In the last three years, the Mets’ bullpen has thrown 1,413.2 innings, an average of 471+ IP per season. It seems like a lot but it’s actually below-average. The average National League team over that three-year span has tossed 484.1 IP per year.
The 2013 Mets bullpen has to make up the innings that Manny Acosta, Tim Byrdak, Jon Rauch and Ramon Ramirez threw last year. That quartet combined for 199.1 IP or 43 percent of the total bullpen innings. Here’s a list of the people that the Mets have signed for 2013 that might see some bullpen action:
You might notice that three of the four pitchers are lefties. Compounding the problem is that Byrdak is injured and will not be ready for Opening Day. Woops, I forgot another pitcher the Mets brought in – old friend Pedro Feliciano. The former Met has not thrown a pitch in the majors the past two seasons. And he’s a lefty, too.
Why the focus from me on lefties? It’s because they do not throw as many innings as righties, due to the LOOGYfication of every lefty reliever by the powers that be for the Mets, whether that decision comes from Terry Collins or Sandy Alderson. Last year, the most IP for a lefty reliever on the club was 30.2 IP and in 2011 it was 37.2 IP.
The Mets currently have three relievers who seem like locks for Opening Day – Frank Francisco, Bobby Parnell and Josh Edgin. Francisco and Parnell should be the late-inning guys for the club but Edgin’s role is not so defined.

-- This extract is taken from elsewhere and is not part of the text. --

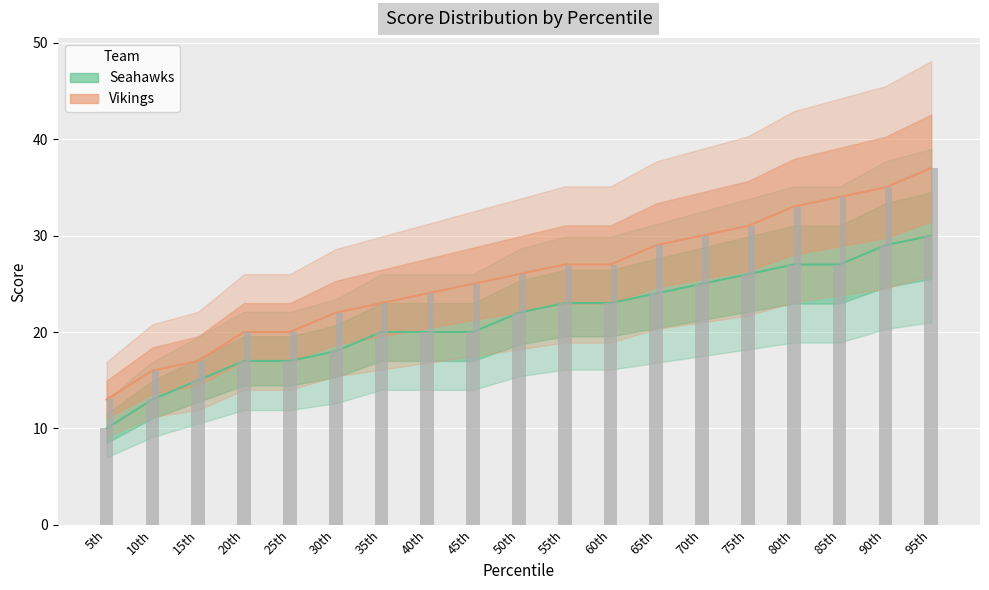

At how many categories does at least one series exceed 30?

5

My opinion is that Edgin should be groomed to be a dominating late inning reliever. My fear is that he will be utilized as the latest LOOGY project of the braintrust. In his last 22 games, Edgin threw 13.2 IP. Contrast that with his first 12 games, where he threw 12 IP. Oh and when he was pitching longer outings, Edgin had a 2.25 ERA and when they LOOGYfied him, his ERA shot up to 6.59.
Of course these are small samples and it’s easy to read too much into them. But given the history of the Alderson-Collins bullpen deployment, it shouldn’t be a surprise if they turn Edgin into the next Byrdak. Why would you want to develop the next Billy Wagner when you can cut his role in half and turn him into Byrdak?
With all of the lefties that the Mets will have vying for bullpen spots – it’s probably time that we mention southpaw Robert Carson is in the mix, too – it seems a strong possibility that the Mets will feature two LH relievers on their Opening Day roster. Collins has never been shy about voicing his preference to have two lefties in the pen.
We all have our preferences and it’s not like Collins is alone in this belief – there are plenty of fans who say the exact same thing. It’s just that if the Mets insist on carrying two lefty relievers, they either have to increase their workload or increase the workload of the other pitchers on the staff. Otherwise the math won’t work.
If they have two lefty relievers contributing a total of 80 IP, that leaves over 400 innings unaccounted for to have an NL-average pen. And with R.A. Dickey and his 232.2 IP in Toronto, it’s not like the starting rotation is likely to pick up a bunch of the slack.
Perhaps Jeurys Familia and Jeremy Hefner can soak up a lot of innings out of the pen. But no Mets reliever surpassed the 68.2 IP that Parnell threw last year. So how many can we actually predict that they will throw? Let’s do some calculations:
Francisco – 70 IP
Parnell – 70 IP
Hefner – 70 IP
Familia – 70 IP
Burke – 60 IP
Edgin – 40 IP
LHR – 40 IP
That’s 420 IP allowing more innings for four relievers than anyone threw out of the pen last year. The top four relievers combined for 236.1 IP in 2012, not 280. It’s also allowing 80 IP for the lefties, even though no lefty reliever has thrown 40 IP the past two years. And we’re still short 51 innings from last year’s below average relief innings total.
Obviously other relievers will contribute to the total. Last year Acosta spent considerable time in the minors yet still threw 47.1 IP.
It’s just an attempt to point out that innings have to come from somewhere and it doesn’t do any good to limit yourself to 80 IP out of two slots over the entire season. Either carry just one lefty reliever or do no treat your lefty relievers any different than your righty ones.